#### Instructions for the task
Whenever a line in the data contains "pixels", show that line.

*** Opening Dataset ***

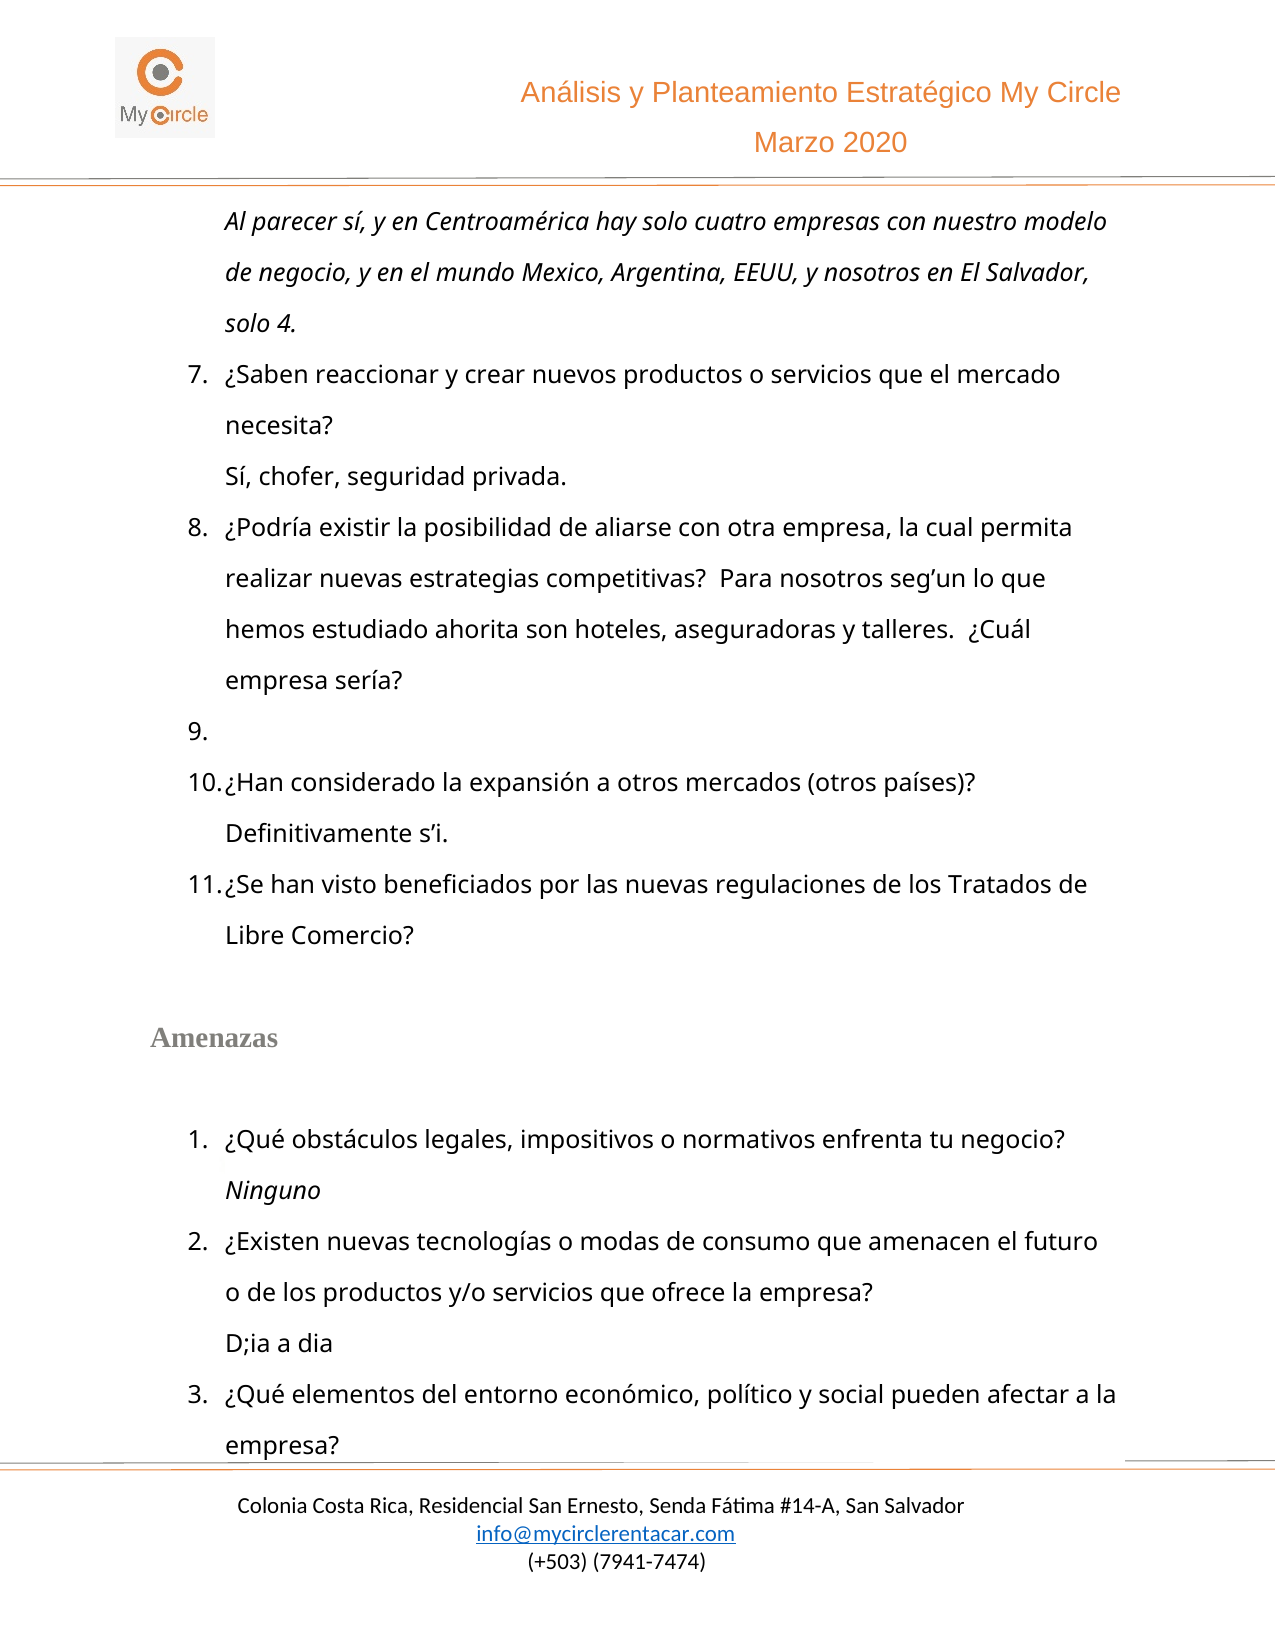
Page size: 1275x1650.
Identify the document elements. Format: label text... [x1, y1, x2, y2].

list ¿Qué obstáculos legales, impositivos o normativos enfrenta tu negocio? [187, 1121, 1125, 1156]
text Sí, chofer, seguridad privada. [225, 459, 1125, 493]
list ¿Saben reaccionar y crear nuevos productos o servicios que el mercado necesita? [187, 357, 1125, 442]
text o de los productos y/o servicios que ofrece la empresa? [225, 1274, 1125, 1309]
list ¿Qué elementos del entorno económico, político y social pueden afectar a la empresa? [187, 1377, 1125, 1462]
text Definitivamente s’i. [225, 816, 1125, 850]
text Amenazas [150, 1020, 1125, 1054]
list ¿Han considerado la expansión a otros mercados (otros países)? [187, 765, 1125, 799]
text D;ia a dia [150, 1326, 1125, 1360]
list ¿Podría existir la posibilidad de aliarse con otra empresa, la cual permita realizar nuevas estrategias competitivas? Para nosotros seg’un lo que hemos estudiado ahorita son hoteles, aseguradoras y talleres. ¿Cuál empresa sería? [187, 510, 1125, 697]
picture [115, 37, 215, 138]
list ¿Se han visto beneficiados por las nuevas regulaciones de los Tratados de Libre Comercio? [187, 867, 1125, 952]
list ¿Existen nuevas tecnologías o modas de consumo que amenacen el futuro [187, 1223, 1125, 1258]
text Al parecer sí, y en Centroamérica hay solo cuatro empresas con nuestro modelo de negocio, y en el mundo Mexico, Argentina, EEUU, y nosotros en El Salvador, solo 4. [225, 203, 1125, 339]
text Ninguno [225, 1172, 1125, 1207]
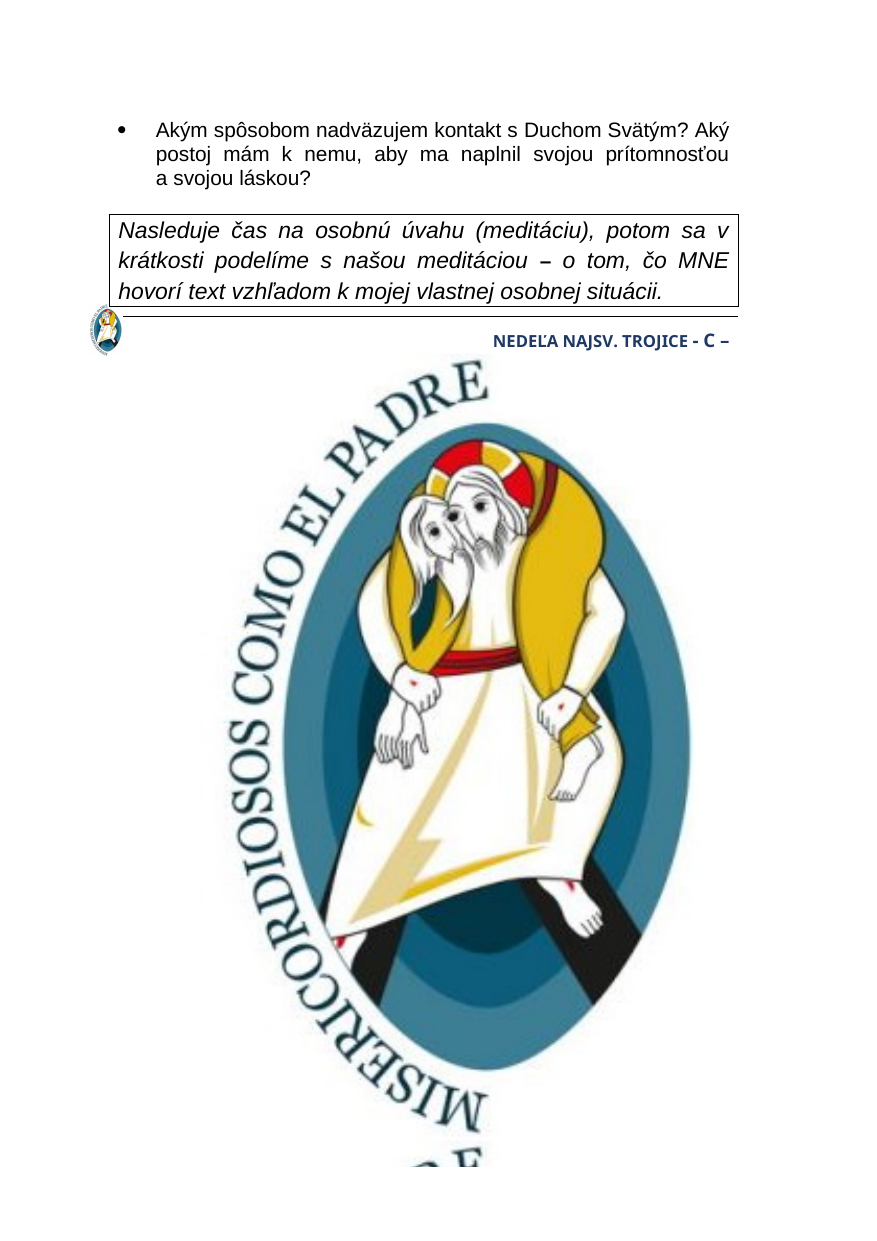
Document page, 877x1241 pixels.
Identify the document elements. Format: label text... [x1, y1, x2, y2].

*** Closing Dataset ***
*** Opening Dataset ***

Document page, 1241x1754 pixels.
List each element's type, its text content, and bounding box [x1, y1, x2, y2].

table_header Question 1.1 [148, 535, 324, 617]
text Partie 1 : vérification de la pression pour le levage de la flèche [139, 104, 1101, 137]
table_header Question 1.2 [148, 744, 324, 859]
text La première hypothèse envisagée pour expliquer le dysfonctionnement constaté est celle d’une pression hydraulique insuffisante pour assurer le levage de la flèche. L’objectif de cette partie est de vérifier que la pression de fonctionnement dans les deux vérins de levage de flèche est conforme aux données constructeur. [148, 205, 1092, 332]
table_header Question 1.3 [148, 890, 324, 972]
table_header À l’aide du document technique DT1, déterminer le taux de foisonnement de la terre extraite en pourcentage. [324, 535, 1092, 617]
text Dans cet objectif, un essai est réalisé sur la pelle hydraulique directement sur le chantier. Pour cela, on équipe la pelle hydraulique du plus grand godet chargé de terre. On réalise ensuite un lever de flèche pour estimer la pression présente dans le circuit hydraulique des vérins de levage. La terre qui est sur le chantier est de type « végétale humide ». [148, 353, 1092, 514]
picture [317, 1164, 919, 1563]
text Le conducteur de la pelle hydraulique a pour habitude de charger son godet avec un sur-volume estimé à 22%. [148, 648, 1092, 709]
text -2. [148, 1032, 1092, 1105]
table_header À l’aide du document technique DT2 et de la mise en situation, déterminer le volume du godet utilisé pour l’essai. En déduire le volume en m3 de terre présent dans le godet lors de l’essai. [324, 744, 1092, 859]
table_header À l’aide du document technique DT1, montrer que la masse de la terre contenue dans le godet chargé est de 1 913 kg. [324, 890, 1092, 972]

*** Closing Dataset ***

#### Solved exercise
Document page, 877x1241 pixels.
Document page, 1241x1754 pixels.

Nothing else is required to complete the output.